-- start LISTED ENTRIES --

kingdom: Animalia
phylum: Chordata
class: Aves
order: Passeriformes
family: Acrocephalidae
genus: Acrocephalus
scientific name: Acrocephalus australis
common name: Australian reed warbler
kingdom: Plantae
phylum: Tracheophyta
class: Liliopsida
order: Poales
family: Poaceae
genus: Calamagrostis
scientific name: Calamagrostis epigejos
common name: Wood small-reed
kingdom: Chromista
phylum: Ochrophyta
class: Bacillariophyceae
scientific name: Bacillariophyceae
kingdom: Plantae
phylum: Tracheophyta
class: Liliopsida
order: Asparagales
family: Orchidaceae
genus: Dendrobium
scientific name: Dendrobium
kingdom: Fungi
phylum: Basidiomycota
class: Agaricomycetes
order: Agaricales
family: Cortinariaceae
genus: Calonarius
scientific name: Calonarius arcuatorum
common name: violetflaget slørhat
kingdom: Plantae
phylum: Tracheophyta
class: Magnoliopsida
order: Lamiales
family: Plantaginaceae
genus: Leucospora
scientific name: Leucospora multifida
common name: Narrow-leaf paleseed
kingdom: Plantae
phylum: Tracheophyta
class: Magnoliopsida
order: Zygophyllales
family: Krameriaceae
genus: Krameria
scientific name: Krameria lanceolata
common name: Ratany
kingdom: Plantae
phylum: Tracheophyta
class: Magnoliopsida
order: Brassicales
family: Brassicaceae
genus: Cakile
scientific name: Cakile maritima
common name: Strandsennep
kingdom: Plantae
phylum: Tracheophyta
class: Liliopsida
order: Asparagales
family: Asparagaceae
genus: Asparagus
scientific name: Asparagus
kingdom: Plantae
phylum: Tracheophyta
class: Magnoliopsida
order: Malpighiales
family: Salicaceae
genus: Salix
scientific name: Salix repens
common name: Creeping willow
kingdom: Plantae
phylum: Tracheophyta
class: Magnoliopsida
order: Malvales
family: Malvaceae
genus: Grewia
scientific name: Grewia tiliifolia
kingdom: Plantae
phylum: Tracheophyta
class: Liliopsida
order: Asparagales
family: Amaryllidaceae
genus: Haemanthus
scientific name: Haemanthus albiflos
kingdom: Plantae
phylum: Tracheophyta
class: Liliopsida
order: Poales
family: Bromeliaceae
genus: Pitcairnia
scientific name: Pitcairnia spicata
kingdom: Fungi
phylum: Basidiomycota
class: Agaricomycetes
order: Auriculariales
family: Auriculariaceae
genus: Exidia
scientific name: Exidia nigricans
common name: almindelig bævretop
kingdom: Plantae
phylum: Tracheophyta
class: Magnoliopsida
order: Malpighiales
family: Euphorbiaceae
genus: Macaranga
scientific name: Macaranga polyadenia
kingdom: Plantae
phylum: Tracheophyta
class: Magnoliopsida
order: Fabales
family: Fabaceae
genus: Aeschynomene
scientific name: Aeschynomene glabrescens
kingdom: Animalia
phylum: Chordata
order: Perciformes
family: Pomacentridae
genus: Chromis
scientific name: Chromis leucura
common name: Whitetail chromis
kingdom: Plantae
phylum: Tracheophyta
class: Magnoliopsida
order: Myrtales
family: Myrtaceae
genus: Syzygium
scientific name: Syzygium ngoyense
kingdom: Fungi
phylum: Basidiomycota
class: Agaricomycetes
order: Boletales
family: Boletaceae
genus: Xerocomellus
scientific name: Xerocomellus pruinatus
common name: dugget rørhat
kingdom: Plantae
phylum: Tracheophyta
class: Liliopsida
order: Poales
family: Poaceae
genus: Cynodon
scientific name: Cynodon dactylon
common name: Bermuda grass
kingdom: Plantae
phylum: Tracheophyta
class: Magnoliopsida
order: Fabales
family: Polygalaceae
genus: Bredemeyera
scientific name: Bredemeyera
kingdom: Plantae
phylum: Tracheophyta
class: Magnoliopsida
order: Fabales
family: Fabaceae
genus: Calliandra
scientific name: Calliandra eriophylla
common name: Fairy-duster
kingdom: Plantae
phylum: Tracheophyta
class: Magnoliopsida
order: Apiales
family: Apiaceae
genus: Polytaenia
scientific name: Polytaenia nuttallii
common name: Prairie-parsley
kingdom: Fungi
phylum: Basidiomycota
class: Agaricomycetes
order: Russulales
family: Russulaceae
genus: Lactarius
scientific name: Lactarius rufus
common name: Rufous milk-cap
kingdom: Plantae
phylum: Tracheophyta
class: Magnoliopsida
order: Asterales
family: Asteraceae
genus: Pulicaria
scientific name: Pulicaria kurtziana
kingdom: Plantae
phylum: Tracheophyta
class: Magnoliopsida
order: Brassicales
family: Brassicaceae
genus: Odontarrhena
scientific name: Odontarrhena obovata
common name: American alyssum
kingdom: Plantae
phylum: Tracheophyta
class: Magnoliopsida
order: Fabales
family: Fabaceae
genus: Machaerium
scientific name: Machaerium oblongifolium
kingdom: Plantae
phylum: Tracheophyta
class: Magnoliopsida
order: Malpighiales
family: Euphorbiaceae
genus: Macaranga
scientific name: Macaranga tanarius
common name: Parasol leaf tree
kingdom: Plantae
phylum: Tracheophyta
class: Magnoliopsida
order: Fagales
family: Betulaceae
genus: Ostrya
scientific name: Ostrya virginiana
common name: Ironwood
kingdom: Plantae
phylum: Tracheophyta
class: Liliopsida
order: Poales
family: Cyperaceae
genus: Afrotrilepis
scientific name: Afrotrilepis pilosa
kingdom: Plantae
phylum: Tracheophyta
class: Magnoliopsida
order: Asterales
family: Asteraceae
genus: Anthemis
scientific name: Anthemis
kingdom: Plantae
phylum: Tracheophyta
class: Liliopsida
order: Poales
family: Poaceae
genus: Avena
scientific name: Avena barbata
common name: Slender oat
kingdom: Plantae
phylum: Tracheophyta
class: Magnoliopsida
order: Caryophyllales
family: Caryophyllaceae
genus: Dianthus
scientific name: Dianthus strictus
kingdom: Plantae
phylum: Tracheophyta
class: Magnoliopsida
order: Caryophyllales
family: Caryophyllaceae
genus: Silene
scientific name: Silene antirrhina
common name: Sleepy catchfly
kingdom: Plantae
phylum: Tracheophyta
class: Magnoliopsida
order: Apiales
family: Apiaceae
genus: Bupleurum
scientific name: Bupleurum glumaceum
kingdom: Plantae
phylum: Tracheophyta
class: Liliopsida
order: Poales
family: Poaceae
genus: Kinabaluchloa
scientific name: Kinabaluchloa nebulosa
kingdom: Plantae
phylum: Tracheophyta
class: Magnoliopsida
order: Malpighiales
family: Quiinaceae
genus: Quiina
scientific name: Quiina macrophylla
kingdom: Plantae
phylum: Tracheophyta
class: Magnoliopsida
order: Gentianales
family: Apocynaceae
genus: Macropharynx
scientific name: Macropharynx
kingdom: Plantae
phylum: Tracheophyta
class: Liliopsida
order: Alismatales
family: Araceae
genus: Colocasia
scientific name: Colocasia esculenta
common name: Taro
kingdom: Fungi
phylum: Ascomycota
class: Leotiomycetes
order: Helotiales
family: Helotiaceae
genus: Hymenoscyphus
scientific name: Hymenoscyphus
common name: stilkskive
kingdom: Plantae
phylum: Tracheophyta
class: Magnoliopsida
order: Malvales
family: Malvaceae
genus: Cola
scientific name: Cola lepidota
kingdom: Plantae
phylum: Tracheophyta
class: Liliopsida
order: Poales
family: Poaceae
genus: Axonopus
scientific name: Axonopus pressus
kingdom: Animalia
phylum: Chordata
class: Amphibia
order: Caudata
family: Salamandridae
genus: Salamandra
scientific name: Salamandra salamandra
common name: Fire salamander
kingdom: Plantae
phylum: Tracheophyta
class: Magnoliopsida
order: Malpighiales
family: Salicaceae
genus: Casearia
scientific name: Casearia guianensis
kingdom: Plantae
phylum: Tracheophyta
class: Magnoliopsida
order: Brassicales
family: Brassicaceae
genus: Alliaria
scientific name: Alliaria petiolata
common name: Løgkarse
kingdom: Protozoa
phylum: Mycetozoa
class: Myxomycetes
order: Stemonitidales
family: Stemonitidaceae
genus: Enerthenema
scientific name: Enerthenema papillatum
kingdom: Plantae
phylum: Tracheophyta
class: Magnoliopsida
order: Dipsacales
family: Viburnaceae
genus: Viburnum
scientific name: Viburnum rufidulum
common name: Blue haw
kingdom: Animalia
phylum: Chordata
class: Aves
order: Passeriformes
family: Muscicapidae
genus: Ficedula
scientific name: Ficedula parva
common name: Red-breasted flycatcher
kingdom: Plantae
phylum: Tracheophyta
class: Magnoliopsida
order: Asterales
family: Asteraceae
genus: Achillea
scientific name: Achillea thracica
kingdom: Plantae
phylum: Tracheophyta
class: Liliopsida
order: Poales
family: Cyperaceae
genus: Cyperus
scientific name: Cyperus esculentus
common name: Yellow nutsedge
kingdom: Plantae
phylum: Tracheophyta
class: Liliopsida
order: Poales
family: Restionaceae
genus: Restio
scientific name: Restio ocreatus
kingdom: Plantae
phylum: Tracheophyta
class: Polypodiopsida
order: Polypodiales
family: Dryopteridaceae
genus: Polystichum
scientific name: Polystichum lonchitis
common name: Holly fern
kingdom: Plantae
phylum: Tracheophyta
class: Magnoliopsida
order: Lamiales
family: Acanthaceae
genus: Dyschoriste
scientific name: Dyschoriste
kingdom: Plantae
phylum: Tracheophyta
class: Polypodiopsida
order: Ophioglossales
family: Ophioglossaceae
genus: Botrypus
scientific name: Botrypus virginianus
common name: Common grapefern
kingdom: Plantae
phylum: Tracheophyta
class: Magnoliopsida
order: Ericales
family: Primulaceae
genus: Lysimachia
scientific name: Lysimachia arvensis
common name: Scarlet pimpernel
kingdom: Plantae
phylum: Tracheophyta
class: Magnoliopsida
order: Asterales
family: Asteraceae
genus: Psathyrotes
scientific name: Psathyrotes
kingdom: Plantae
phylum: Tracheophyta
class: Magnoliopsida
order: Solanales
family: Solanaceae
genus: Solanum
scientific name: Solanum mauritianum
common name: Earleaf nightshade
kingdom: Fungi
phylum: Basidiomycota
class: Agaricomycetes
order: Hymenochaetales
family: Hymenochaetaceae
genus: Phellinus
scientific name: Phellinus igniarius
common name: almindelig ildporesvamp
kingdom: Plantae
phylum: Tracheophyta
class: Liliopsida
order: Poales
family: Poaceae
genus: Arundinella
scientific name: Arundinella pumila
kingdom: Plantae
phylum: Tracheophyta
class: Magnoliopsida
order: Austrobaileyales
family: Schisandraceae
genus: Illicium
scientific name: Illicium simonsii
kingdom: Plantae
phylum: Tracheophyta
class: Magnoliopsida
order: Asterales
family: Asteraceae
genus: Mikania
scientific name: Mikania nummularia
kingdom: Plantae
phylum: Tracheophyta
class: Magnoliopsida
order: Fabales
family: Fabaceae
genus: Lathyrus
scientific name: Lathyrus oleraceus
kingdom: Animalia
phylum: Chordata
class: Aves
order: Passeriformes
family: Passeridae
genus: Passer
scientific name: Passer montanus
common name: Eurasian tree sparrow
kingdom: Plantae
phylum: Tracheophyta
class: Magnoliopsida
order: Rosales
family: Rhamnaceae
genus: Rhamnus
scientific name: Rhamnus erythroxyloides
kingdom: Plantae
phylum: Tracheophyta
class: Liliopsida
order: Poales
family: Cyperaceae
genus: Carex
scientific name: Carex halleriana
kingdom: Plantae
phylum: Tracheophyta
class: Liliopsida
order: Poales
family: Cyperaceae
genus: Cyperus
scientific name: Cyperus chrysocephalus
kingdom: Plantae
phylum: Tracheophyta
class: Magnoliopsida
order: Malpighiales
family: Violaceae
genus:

-- end LISTED ENTRIES --

_SHORT TASK_
Reproduce only the lines running from the line with "scientific name: Enerthenema papillatum" to the line with "family: Muscicapidae", changing "phylum" to "division" and leaving everything else unchanged.

_FULL ANSWER_
scientific name: Enerthenema papillatum
kingdom: Plantae
division: Tracheophyta
class: Magnoliopsida
order: Dipsacales
family: Viburnaceae
genus: Viburnum
scientific name: Viburnum rufidulum
common name: Blue haw
kingdom: Animalia
division: Chordata
class: Aves
order: Passeriformes
family: Muscicapidae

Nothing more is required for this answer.